The crowd at Bank One Ballpark is in a nervous frenzy for the bottom of the ninth inning. A team from Arizona has never been this close to professional championship, but on the mound is the impenetrable Rivera, who has registered 23 successive postseason saves and never blown a save in the World Series. Rivera blew out all three Diamondbacks that he faced in the bottom of the eighth, protecting New York's 2-1 lead, setting the stage for the ninth -- and final -- inning of this epic World Series and classic Game 7 that began with Roger Clemens dueling Curt Schilling.
"When we all reached the dugout [for the bottom of the ninth], we all said, 'Believe. You gotta believe!'" Arizona first baseman Mark Grace would say later. "And we did believe. We knew we could win. We had come too far. We weren't going to walk away without the fight of our lives, without scrapping and clawing for as long as we could. All we had to do was put together a few quality ABs."
That they did, starting with Grace. The last of the ninth begins with Grace looking at ball one. On the next pitch, Rivera throws one of his trademark cutters. Grace, who had waited 14 years to get into a World Series after spending his career with the Chicago Cubs, fights off the pitch and loops it into center field for a single. David Dellucci is sent in to run for Grace. Damian Miller then lays down a bunt -- right in front of the mound. Rivera fields the ball and spins around. He sees he has Dellucci dead at second base. This could actually be a double play because Miller is slow. But Rivera's throw sails wildly past shortstop Derek Jeter and into center field..
Instead of being an out away from elimination with no one on base, the Diamondbacks have runners on first and second and no outs. Bank One is rocking -- and the Yankees are reeling. Never did they ever consider that they'd be in this position. Not with Rivera on the hill. "Losing never entered our minds," Jeter would say later. "Not for a second." Not until Rivera commits that throwing error. But the Yankees' ace closer comes back by fielding a second straight bunt, this one by Jay Bell, into an out at third base, leaving the Yankees two outs away from a fourth straight World Series championship.

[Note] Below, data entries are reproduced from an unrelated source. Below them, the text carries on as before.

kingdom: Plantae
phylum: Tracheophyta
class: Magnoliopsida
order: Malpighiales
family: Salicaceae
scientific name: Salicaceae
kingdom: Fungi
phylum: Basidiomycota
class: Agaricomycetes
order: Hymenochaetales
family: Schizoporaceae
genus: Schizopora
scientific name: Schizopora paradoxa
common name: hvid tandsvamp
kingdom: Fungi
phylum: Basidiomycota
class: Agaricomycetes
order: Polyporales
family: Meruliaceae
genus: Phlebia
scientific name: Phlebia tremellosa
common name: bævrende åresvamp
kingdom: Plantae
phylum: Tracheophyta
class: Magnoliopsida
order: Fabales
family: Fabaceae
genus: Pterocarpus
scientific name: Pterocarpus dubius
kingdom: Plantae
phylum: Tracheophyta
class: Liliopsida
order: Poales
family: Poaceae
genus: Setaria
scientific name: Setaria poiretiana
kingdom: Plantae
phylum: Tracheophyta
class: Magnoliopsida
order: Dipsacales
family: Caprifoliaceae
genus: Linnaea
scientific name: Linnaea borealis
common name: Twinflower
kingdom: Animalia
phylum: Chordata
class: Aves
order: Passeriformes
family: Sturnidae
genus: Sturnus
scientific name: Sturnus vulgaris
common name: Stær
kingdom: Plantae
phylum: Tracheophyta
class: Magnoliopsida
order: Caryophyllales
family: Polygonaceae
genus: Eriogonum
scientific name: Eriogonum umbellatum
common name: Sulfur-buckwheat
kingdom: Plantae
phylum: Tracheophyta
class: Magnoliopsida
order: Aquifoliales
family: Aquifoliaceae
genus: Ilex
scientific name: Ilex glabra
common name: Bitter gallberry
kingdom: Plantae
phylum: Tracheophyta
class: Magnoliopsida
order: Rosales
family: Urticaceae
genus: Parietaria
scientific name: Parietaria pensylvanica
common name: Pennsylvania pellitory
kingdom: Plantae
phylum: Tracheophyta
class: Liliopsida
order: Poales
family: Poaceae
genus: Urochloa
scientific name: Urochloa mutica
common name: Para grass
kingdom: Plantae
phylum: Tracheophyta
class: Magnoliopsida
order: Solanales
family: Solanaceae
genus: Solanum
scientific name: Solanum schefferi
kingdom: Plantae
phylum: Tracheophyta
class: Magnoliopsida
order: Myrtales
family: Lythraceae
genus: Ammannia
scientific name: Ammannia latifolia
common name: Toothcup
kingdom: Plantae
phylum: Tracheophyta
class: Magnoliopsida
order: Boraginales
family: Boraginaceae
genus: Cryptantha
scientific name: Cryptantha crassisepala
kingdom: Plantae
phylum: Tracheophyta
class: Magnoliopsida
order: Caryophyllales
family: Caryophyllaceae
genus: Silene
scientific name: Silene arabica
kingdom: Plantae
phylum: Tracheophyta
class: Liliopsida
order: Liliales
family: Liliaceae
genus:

Next up is Tony Womack, who had kept the Diamondbacks' postseason alive with a game-winning hit in Game 5 of the National League Division Series against St. Louis. He does it again, lacing a 2-2 pitch for a double down the right-field line to tie the game. Bank One is simply delirious as Craig Counsell steps to the plate. Shockingly, Rivera hits Counsell with a pitch, sending the crowd into a wilder frenzy. The bases are now juiced for the team's best hitter.
The electricity in the stadium is off the charts as Gonzalez fouls off the first pitch. The next pitch is a classic Rivera cutter, veering in on Gonzalez's hands. He swings, cracking the bat, just below the trademark. "I got jammed, but I knew I didn't have to hit it hard," Gonzalez says. "I knew I just had to hit the ball in play."
The ball floats toward shortstop, spinning in the air, like a cue shot, and away from a backpeddling Jeter, who was playing in to cut off the run at the plate. As Gonzalez runs toward first base, Jeter races back and lunges in vain as the ball floats over him and lands on the lip of the outfield grass. Bell -- the first free agent signed in Diamondbacks history -- races across the plate with the Series-winning run as absolute bedlam breaks loose on the field and in the stands.
"Not a day has passed that I haven't thought about it," Gonzalez says today. "Not one. And not a day has passed that I haven't thought about how fortunate I was to be in that position, how fortunate we all were. It was so wonderful to be a part of that. It's one of those moments where the memory never fades away."